- **ЗАДАНИЕ 1**: Перепишите без изменений часть записей, которая начинается строкой с «What can you» и заканчивается строкой с «building: (25, 502)», включая обе эти строки. Изображения в ответ не включайте.

- **ВЫБРАННЫЙ ОТРЫВОК**:
Общественное животное. Введение в социальную психологию - Эллиот Аронсон
Шрифт:
Интервал:
Закладка:
Именно это было сделано Соломоном Эшем в классической серии экспериментов [8].
Представьте себя в следующей ситуации. Вы добровольно вызвались участвовать в эксперименте по перцептивным суждениям. Вы заходите в комнату вместе с четырьмя другими участниками, и экспериментатор показывает всем карточку с отрезком прямой (отрезок X). Одновременно для сравнения он показывает другую карточку с тремя отрезками (отрезки А, В и С). Ваша задача - определить, какой из трех отрезков ближе всего по длине к отрезку X.
Решение представляется вам на удивление легким. Совершенно очевидно, что правильное решение - это отрезок В, и, когда наступит ваш черед отвечать, вы, конечно, именно его и назовете. Но сейчас не ваша очередь - молодой человек перед вами внимательно смотрит на рисунки и выбирает отрезок A. Раскрыв рот, вы смотрите на него с недоумением. ‹Как ему могло прийти в голову назвать А, когда любому дураку ясно, что должно быть В? - спрашиваете вы себя. - Он или слеп, или спятил›. Тем временем наступает очередь второго участника, и он тоже выбирает отрезок А. Вы начинаете ощущать себя Алисой в Стране Чудес. ‹Что происходит? - продолжаете вы пытать себя, - неужели они оба слепы или сошли с ума?› А тут и третий участник выбирает отрезок A, и вам ничего другого не остается, как еще раз внимательно приглядеться к отрезкам. ‹Может быть, единственный сумасшедший здесь - это я?› - неслышно бормочете вы про себя. Четвертый участник тоже считает, что правильный ответ - это А. Наконец наступает ваша очередь. ‹Конечно, А - заявляете вы. - Я с самого начала знал, что A›.

- **ЗАДАНИЕ 2**: Напишите продолжение отрывка об эксперименте с отрезками.

- **ИСХОДНЫЕ ДАННЫЕ**:
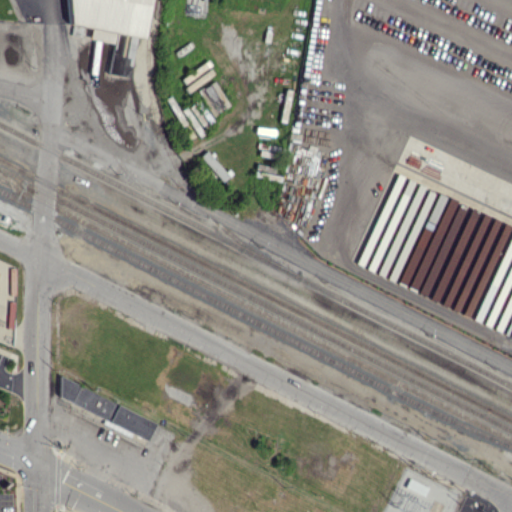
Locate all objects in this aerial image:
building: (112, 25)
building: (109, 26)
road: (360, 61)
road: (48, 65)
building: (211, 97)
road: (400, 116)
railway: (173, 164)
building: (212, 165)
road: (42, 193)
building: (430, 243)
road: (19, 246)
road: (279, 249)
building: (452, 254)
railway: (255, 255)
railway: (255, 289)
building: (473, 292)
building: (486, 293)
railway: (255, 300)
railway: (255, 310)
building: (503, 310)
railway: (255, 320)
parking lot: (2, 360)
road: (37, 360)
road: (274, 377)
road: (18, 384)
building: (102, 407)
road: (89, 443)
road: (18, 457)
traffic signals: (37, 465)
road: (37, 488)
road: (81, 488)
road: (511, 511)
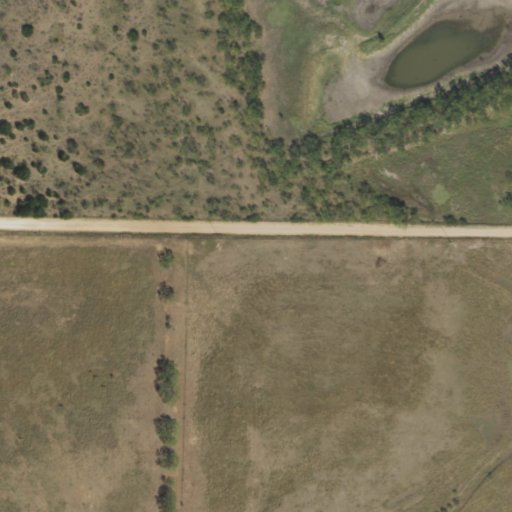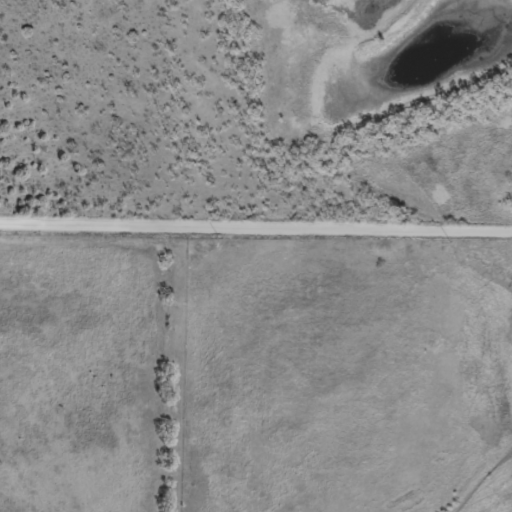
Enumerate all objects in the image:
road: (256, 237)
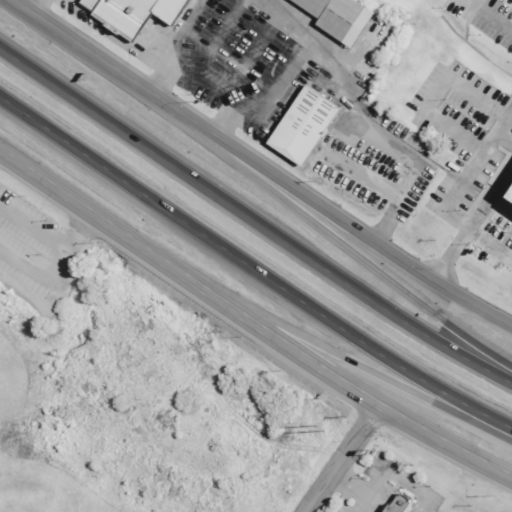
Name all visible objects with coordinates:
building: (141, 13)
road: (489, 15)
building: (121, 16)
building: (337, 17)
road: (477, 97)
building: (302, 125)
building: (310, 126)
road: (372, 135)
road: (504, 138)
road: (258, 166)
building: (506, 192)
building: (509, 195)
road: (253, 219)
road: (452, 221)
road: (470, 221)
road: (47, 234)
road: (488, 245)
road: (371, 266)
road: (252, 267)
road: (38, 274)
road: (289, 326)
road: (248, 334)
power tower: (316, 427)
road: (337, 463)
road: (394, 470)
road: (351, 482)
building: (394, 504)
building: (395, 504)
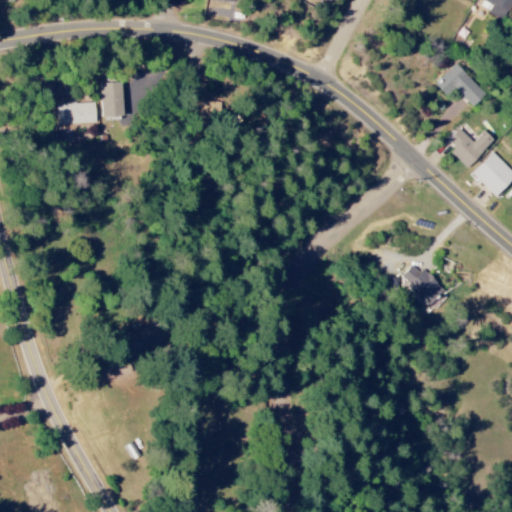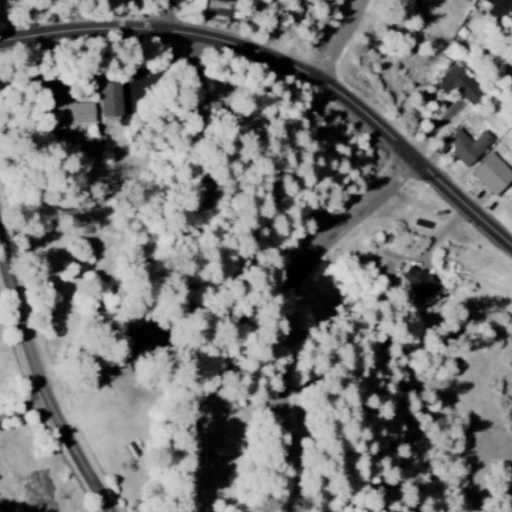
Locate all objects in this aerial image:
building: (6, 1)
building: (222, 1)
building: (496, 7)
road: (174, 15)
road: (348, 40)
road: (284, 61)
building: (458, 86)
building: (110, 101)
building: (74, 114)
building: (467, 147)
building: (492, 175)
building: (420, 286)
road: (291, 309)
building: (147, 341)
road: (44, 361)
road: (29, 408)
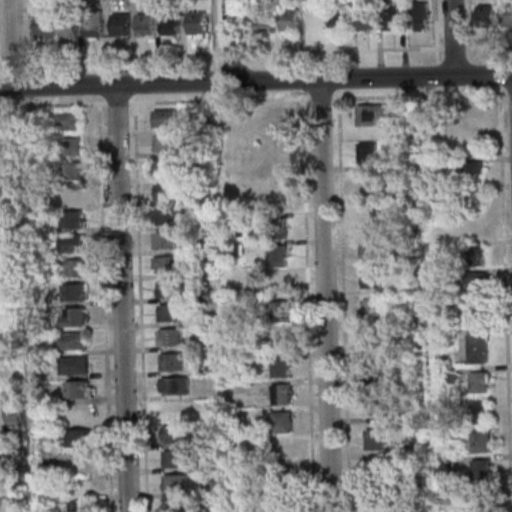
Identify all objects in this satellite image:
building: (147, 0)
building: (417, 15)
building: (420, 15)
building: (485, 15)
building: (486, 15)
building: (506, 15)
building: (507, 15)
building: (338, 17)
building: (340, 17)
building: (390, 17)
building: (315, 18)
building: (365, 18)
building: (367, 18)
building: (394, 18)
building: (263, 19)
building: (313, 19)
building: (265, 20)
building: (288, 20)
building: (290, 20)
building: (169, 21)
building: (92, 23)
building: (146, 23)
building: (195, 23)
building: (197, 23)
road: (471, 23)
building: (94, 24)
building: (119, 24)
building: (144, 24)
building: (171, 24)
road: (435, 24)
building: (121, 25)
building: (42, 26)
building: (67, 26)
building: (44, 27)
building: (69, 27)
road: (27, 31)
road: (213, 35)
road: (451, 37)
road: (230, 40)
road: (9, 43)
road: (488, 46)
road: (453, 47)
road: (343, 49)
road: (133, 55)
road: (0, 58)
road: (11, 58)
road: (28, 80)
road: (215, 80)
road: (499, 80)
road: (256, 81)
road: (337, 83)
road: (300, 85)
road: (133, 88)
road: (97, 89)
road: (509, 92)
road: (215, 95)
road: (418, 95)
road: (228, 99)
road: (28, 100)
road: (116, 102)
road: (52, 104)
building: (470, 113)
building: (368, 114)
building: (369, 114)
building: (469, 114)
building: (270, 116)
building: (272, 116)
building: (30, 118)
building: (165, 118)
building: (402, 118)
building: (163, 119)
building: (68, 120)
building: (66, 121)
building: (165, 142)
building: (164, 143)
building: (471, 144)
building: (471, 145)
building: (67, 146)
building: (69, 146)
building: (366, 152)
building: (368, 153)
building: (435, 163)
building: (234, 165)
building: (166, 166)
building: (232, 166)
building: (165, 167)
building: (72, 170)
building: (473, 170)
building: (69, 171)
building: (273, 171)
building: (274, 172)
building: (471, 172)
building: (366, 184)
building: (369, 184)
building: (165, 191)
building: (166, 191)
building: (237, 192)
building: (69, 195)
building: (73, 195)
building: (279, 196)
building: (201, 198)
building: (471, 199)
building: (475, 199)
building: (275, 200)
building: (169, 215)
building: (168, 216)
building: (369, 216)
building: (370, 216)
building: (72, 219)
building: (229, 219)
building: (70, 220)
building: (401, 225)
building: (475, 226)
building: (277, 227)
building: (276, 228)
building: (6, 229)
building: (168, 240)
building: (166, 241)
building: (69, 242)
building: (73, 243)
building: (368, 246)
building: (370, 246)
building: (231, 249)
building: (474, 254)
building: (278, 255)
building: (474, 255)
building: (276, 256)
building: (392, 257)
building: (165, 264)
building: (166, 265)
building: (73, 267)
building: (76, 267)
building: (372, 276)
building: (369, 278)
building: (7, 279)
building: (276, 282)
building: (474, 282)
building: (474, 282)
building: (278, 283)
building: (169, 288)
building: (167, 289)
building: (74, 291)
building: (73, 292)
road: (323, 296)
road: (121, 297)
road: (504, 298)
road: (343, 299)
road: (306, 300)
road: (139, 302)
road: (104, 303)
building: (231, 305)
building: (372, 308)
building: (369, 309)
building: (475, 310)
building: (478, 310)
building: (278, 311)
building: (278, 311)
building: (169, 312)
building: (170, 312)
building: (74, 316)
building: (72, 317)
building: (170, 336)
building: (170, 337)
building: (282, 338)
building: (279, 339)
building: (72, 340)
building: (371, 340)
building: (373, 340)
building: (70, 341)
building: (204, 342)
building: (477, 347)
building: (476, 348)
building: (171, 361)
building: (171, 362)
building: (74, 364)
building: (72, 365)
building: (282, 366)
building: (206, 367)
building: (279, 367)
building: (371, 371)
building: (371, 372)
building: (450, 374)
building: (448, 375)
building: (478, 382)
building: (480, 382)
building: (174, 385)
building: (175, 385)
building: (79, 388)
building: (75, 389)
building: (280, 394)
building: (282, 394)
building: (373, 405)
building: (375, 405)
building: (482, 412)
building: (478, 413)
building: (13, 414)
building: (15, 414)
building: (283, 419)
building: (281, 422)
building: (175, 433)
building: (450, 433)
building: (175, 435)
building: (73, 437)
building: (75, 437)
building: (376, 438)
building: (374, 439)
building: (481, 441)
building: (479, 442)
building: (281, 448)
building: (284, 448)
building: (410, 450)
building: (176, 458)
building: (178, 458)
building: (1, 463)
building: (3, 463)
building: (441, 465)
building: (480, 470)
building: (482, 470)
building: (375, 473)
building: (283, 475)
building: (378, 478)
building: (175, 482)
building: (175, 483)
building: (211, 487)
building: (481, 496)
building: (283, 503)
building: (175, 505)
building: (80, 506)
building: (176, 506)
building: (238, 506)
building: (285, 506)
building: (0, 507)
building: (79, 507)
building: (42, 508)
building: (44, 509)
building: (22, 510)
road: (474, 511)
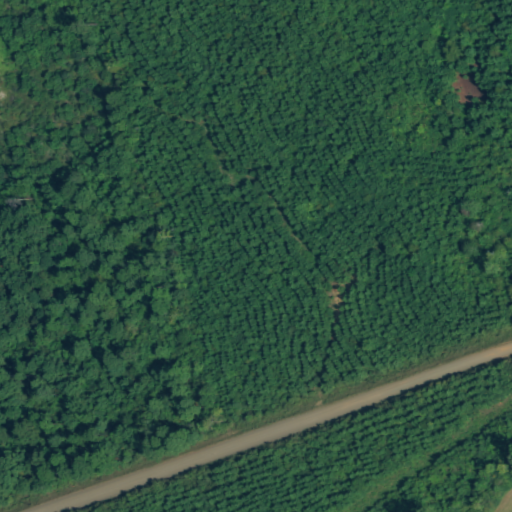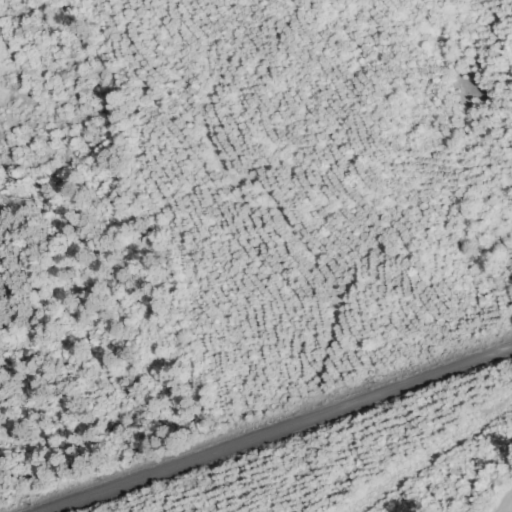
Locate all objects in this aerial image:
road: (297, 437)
---
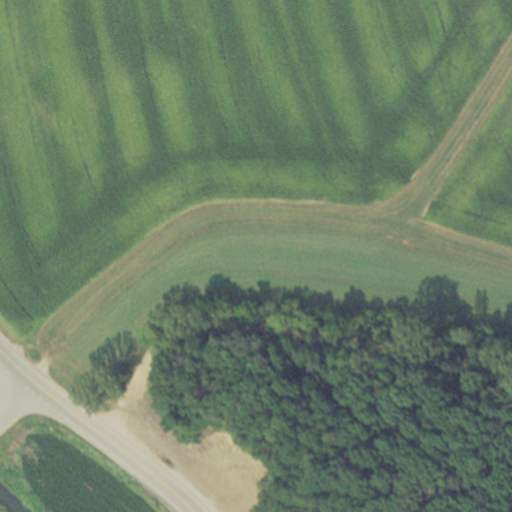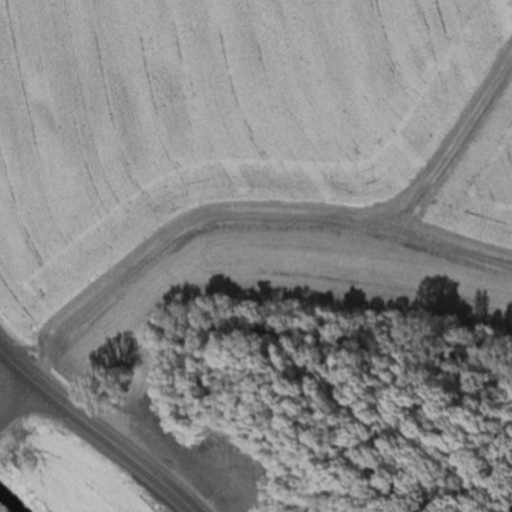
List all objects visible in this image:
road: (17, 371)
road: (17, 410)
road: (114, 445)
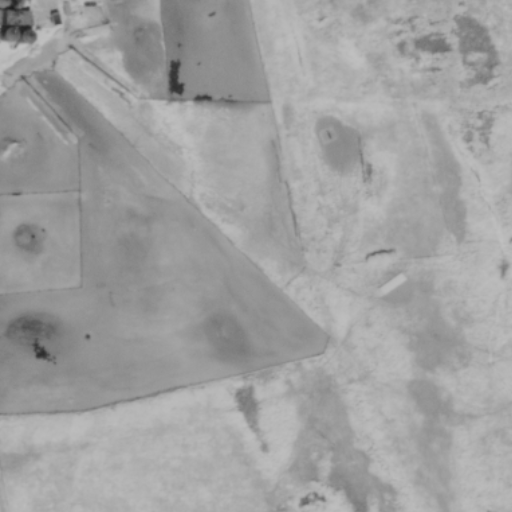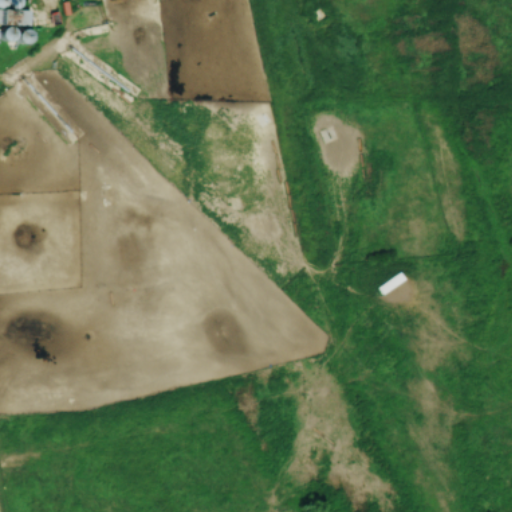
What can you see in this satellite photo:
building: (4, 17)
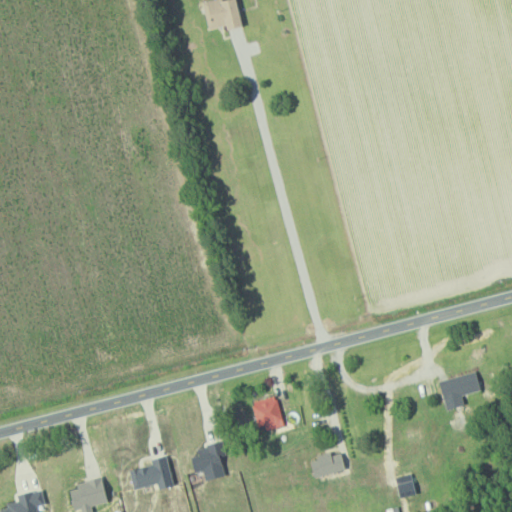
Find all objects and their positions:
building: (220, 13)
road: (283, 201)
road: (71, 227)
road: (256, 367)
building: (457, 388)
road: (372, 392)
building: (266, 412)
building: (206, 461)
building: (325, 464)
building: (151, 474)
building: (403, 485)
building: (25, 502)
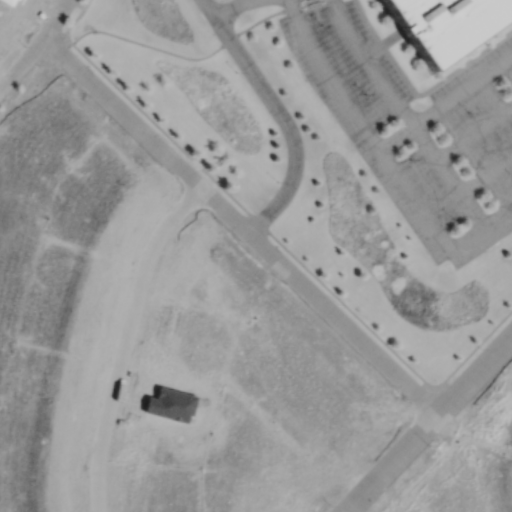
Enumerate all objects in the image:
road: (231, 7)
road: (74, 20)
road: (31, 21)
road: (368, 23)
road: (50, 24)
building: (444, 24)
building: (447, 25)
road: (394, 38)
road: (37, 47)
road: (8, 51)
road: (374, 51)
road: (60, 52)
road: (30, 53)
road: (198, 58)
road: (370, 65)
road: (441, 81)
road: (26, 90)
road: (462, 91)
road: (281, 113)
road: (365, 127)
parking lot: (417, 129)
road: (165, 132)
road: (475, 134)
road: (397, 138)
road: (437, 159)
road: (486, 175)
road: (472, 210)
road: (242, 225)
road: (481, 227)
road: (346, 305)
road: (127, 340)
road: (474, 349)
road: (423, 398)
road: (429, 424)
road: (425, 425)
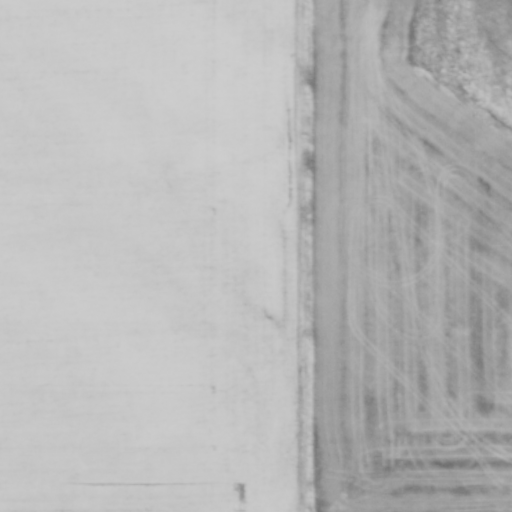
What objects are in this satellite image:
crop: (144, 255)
==
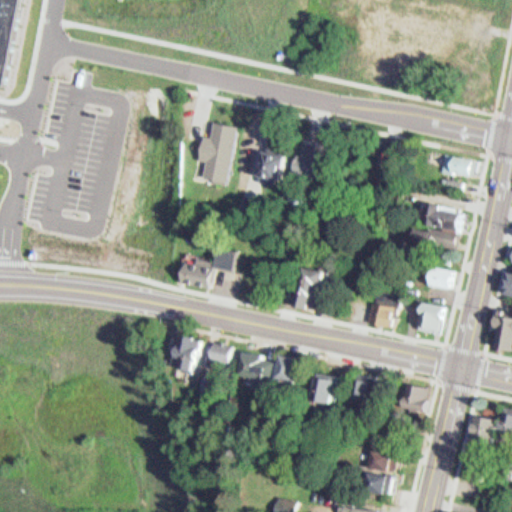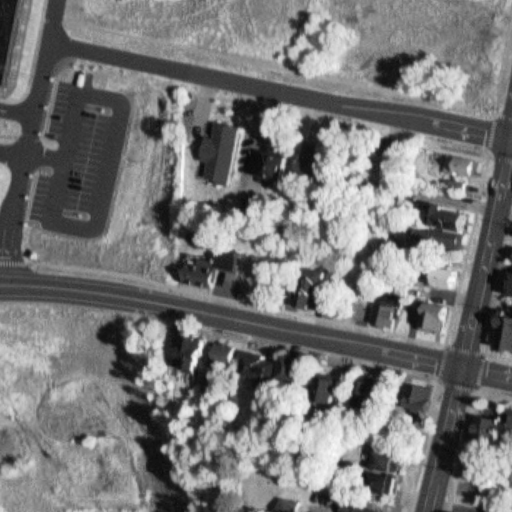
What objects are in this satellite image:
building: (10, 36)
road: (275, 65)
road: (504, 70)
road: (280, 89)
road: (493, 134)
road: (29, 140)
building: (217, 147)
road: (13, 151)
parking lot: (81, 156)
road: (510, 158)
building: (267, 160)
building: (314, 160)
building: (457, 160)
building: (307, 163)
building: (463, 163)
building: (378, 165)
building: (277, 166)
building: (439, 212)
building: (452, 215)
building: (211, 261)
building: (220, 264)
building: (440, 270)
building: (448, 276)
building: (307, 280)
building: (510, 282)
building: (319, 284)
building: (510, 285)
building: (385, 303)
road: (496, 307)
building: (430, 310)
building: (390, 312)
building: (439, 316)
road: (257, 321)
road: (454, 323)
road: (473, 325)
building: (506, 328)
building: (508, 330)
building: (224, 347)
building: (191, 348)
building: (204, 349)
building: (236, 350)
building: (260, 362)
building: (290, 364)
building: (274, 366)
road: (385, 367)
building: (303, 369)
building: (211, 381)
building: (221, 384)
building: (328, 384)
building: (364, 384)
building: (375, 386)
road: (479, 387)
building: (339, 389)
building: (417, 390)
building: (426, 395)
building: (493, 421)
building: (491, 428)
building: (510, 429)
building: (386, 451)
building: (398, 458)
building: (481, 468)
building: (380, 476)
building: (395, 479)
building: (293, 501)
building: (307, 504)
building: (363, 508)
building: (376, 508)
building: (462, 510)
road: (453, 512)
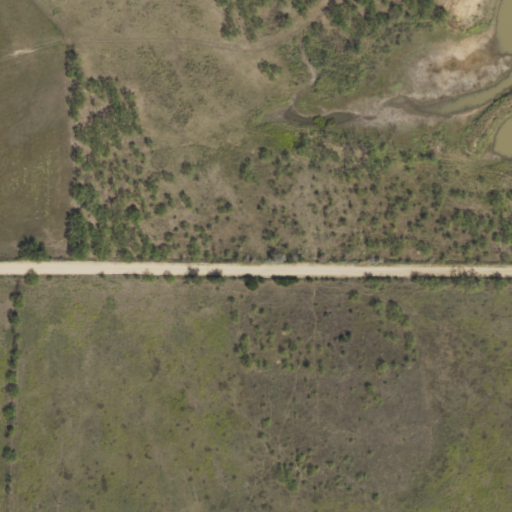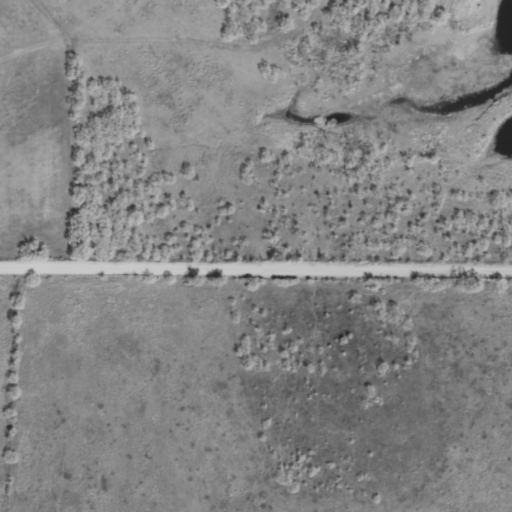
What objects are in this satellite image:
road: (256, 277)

- **ИТОГОВЫЙ ОТВЕТ 1**:
What can you see in this satellite photo:
building: (4, 17)
Find all objects and their positions:
building: (220, 13)
road: (283, 201)
road: (71, 227)
road: (256, 367)
building: (457, 388)
road: (372, 392)
building: (266, 412)
building: (206, 461)
building: (325, 464)
building: (151, 474)
building: (403, 485)
building: (25, 502)

- **ИТОГОВЫЙ ОТВЕТ 2**:
Именно с таким типом конфликта столкнулись студенты в экспериментах Эша. Как вы, вероятно, догадались, первые отвечавшие работали у экспериментатора, и их предварительно проинструктировали о том, что они должны соглашаться с неверным ответом. Само по себе перцептивное задание предельно простое до той поры, пока индивиды не подвергаются групповому давлению и могут осуществлять свой выбор в одиночку (в этом случае ответы следуют практически безошибочно).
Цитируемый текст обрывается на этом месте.